Texto de estudo:
***
SEGURANÇA PÚBLICA

Renan Santos defende uso de força letal contra criminosos

O candidato à Presidência Renan Santos gesticula durante entrevista em estúdio de televisão.
Renan Santos em entrevista à GloboNews, nesta 4ª feira (5.ago.2026).

Candidato do Missão à Presidência afirma que, caso eleito, orientará policiais ao uso letal da força. Proposta gera debate sobre limites da atuação do Estado.

O candidato do Missão à Presidência, Renan Santos, defendeu a adoção de uma política de segurança baseada no uso letal da força contra assaltantes. A declaração foi feita nesta 4ª feira (5.ago.2026), durante entrevista concedida ao canal GloboNews.
***
Objetivo do exercício:
Repita sem alterações um trecho do texto de estudo: comece nas palavras que contêm "SEGURANÇA PÚBLICA" e pare depois de "ao canal GloboNews.". As linhas que vêm depois deste texto não são necessárias.

Dados extraídos:
***
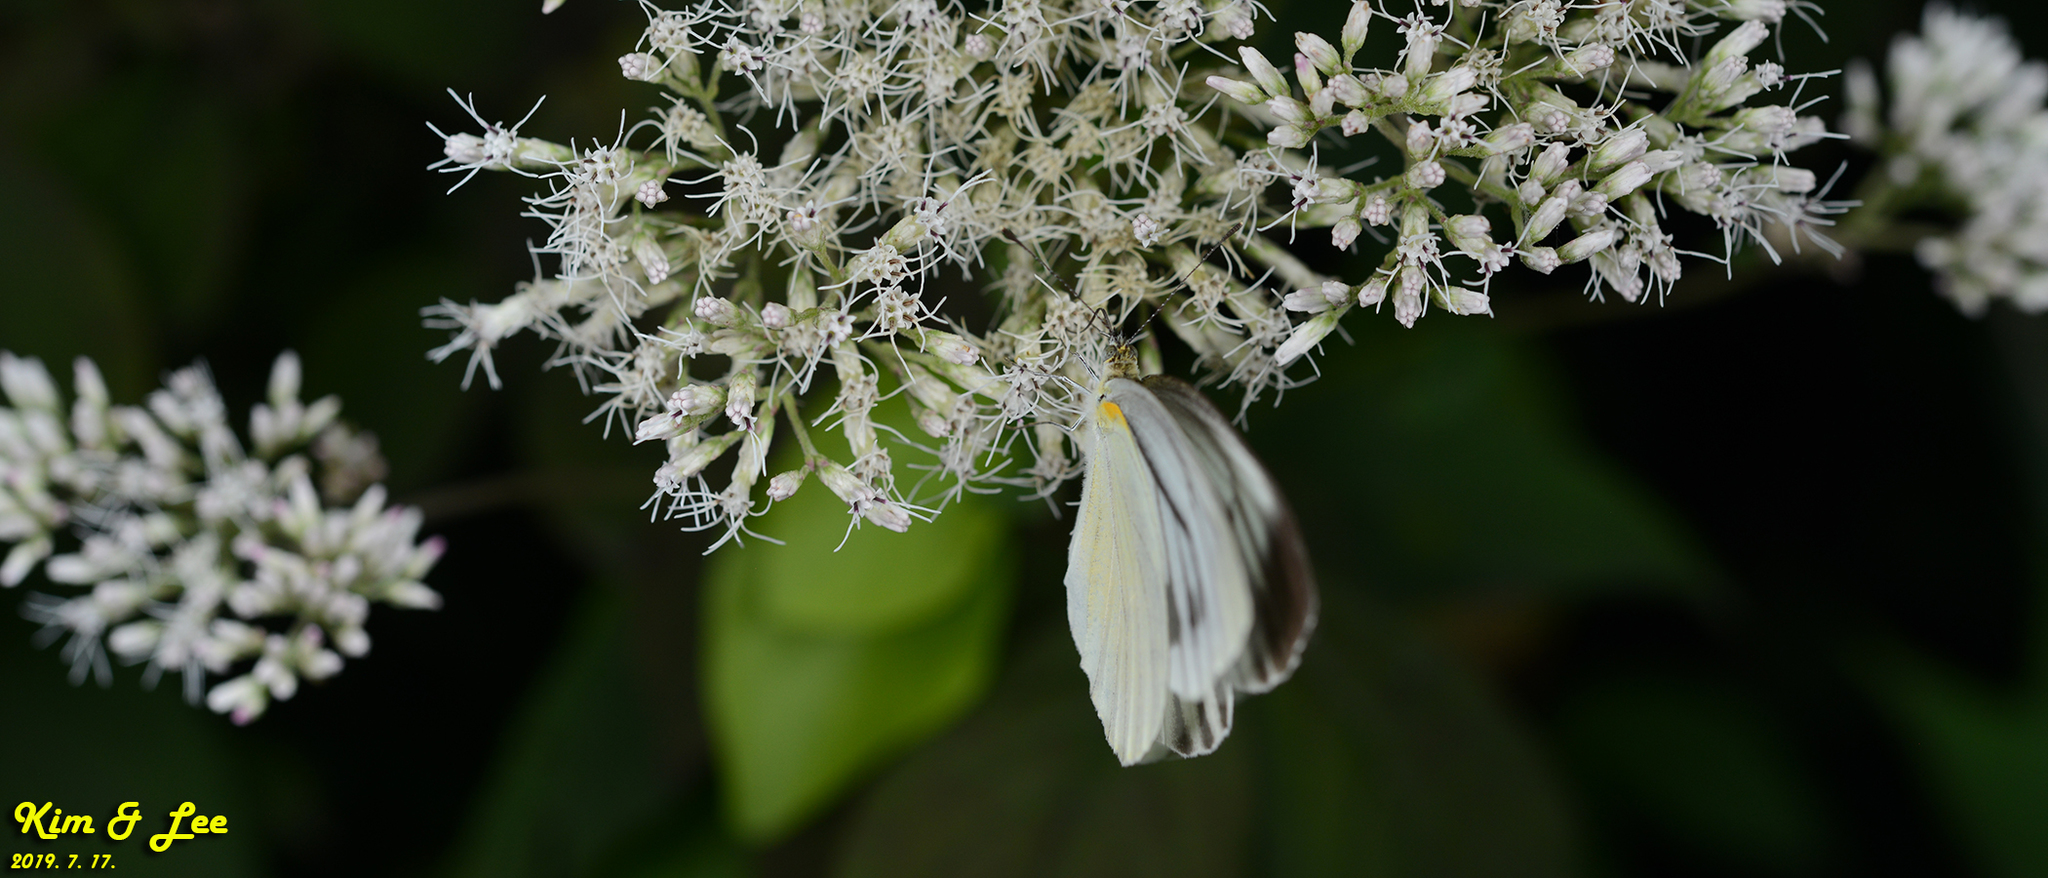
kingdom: Animalia
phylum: Arthropoda
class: Insecta
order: Lepidoptera
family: Pieridae
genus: Pieris
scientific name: Pieris melete
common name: Asian green-veined white
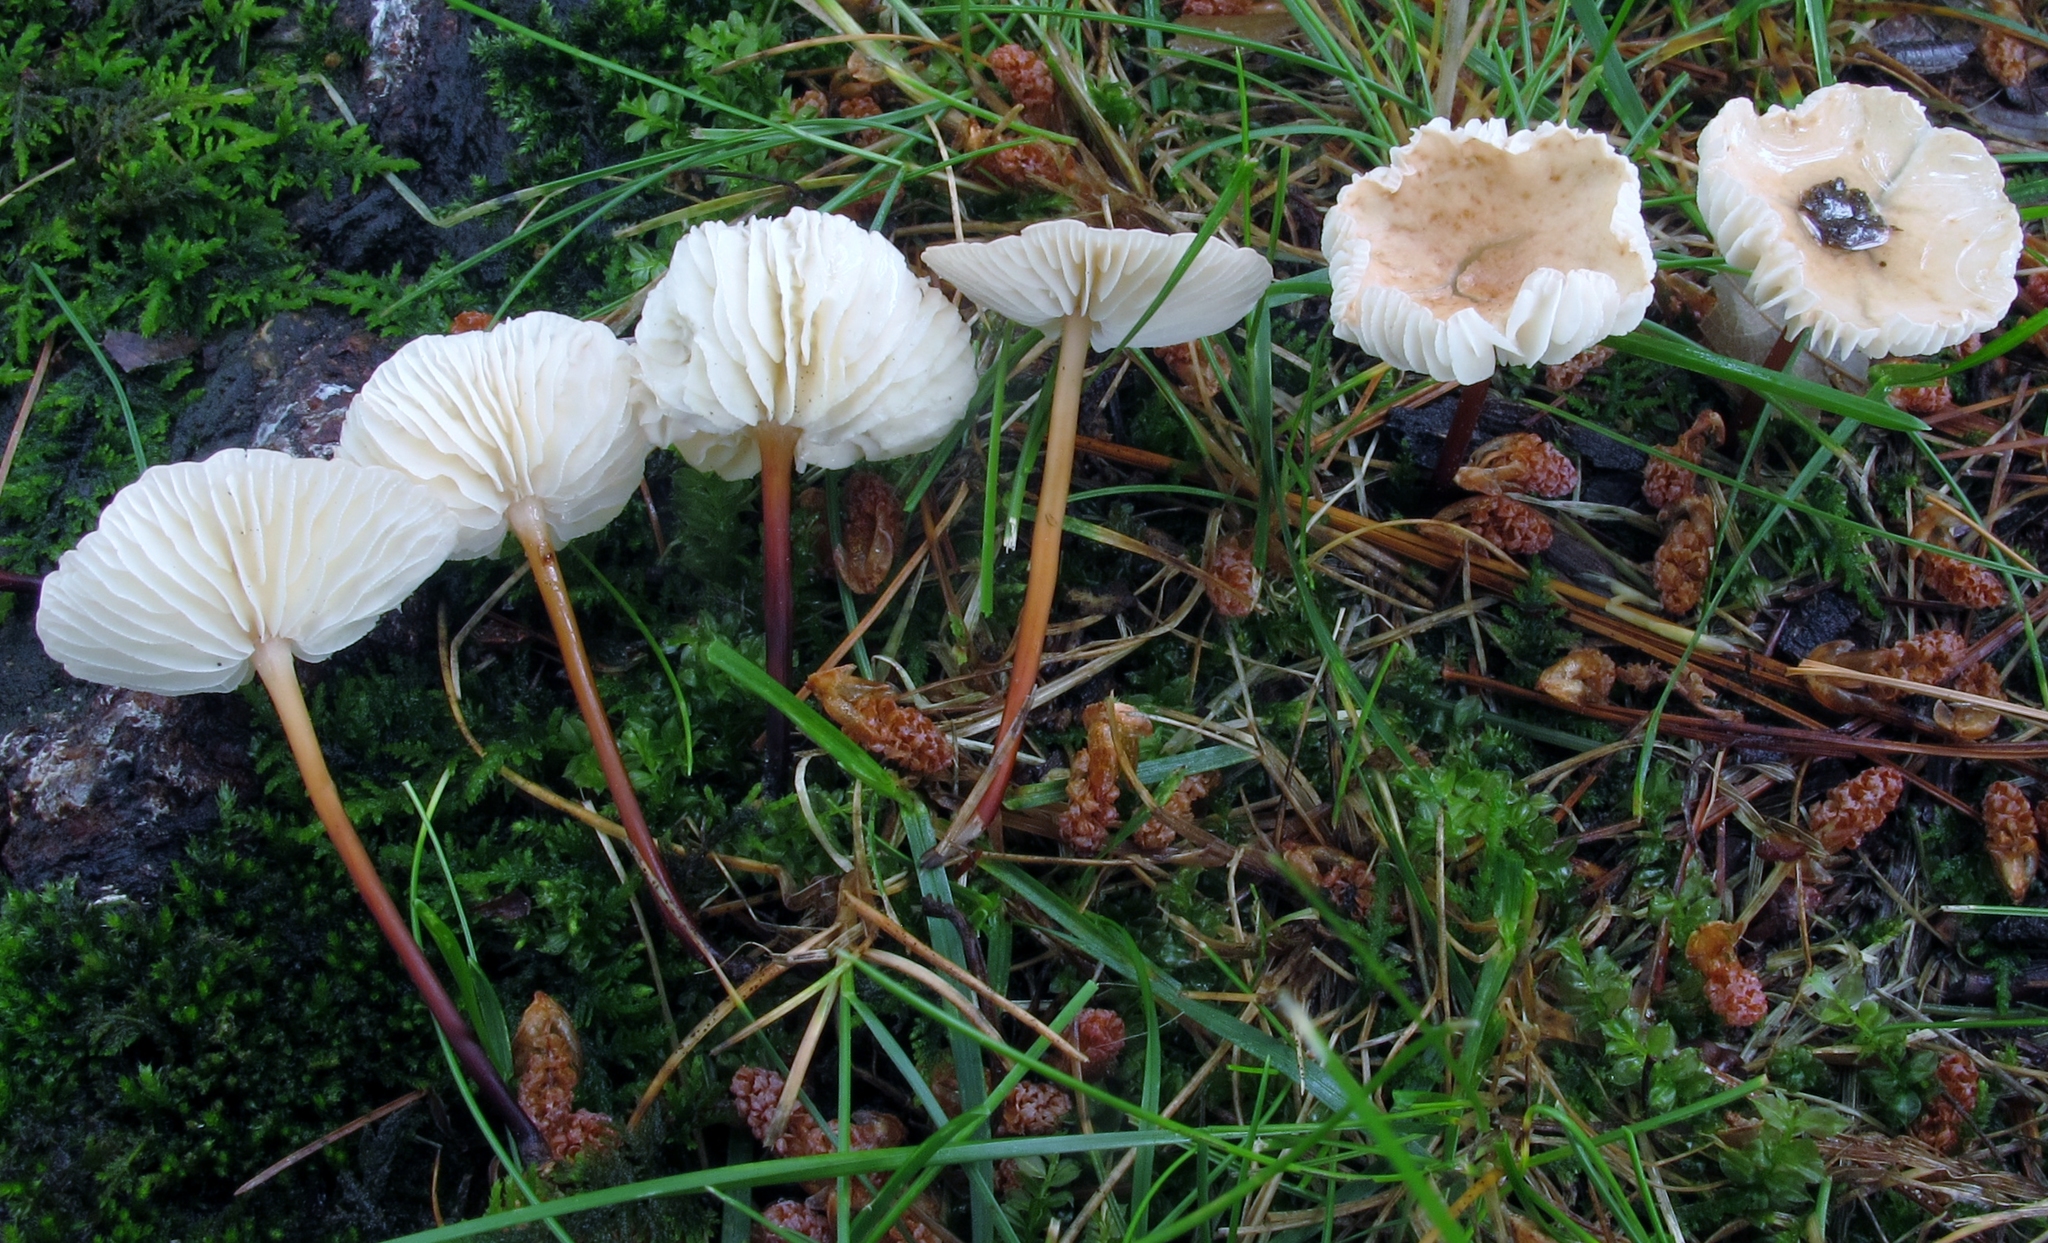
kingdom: Fungi
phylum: Basidiomycota
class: Agaricomycetes
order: Agaricales
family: Omphalotaceae
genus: Mycetinis
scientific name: Mycetinis scorodonius
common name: Vampires bane
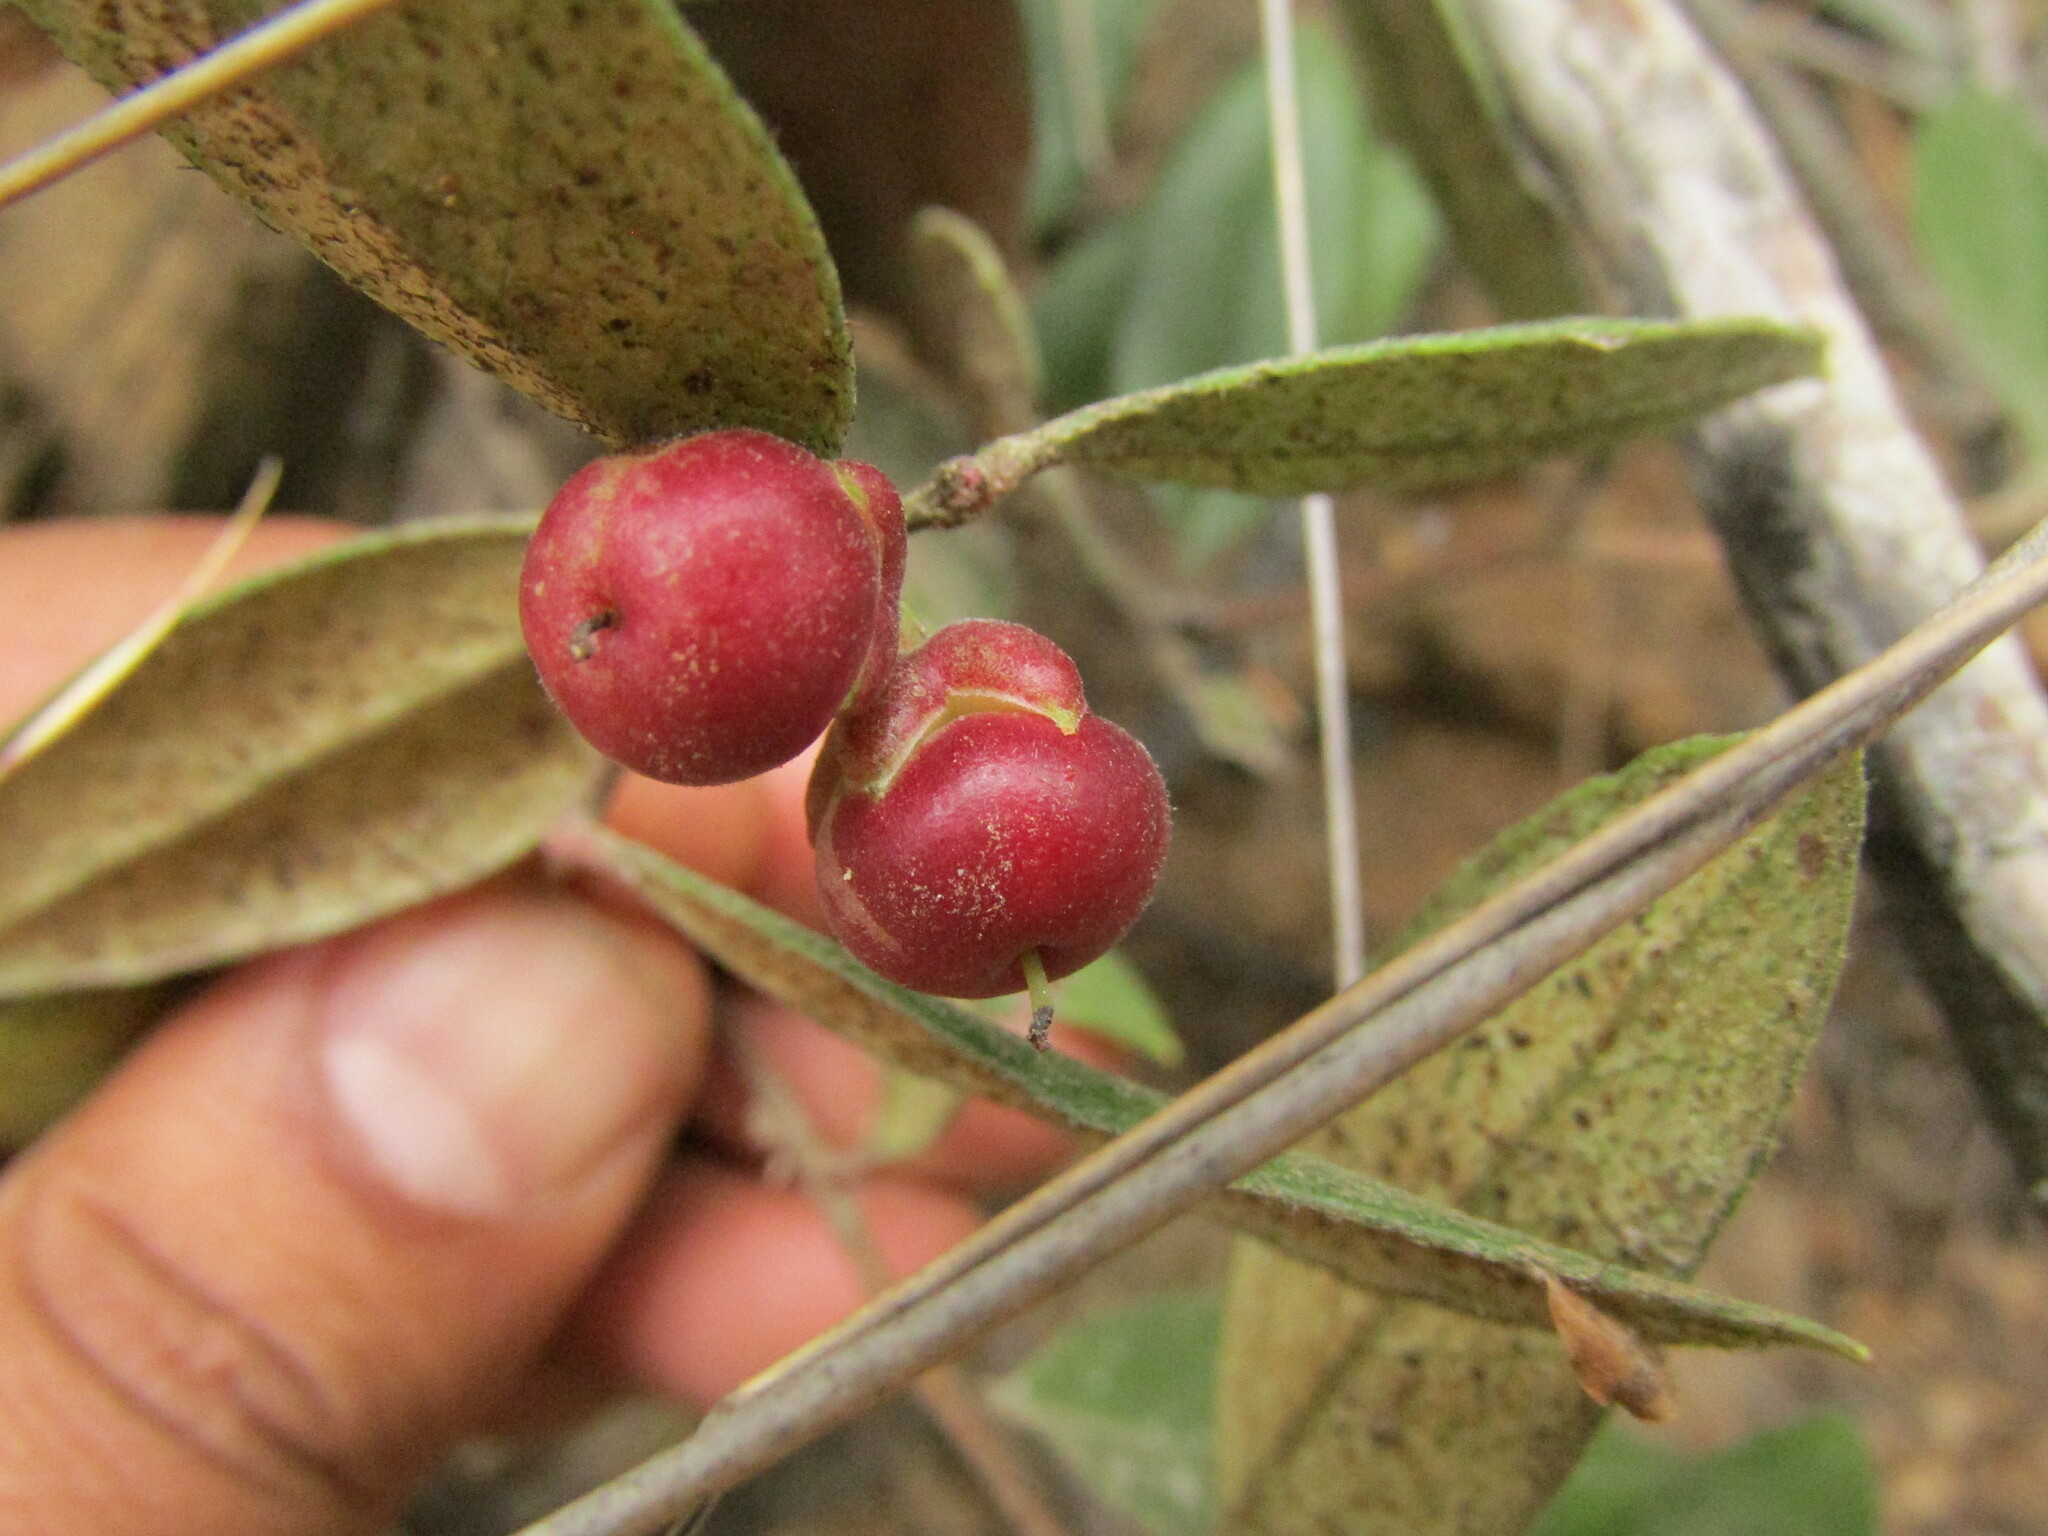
***
Tarefa resolvida:
SEGURANÇA PÚBLICA

Renan Santos defende uso de força letal contra criminosos

O candidato à Presidência Renan Santos gesticula durante entrevista em estúdio de televisão.
Renan Santos em entrevista à GloboNews, nesta 4ª feira (5.ago.2026).

Candidato do Missão à Presidência afirma que, caso eleito, orientará policiais ao uso letal da força. Proposta gera debate sobre limites da atuação do Estado.

O candidato do Missão à Presidência, Renan Santos, defendeu a adoção de uma política de segurança baseada no uso letal da força contra assaltantes. A declaração foi feita nesta 4ª feira (5.ago.2026), durante entrevista concedida ao canal GloboNews.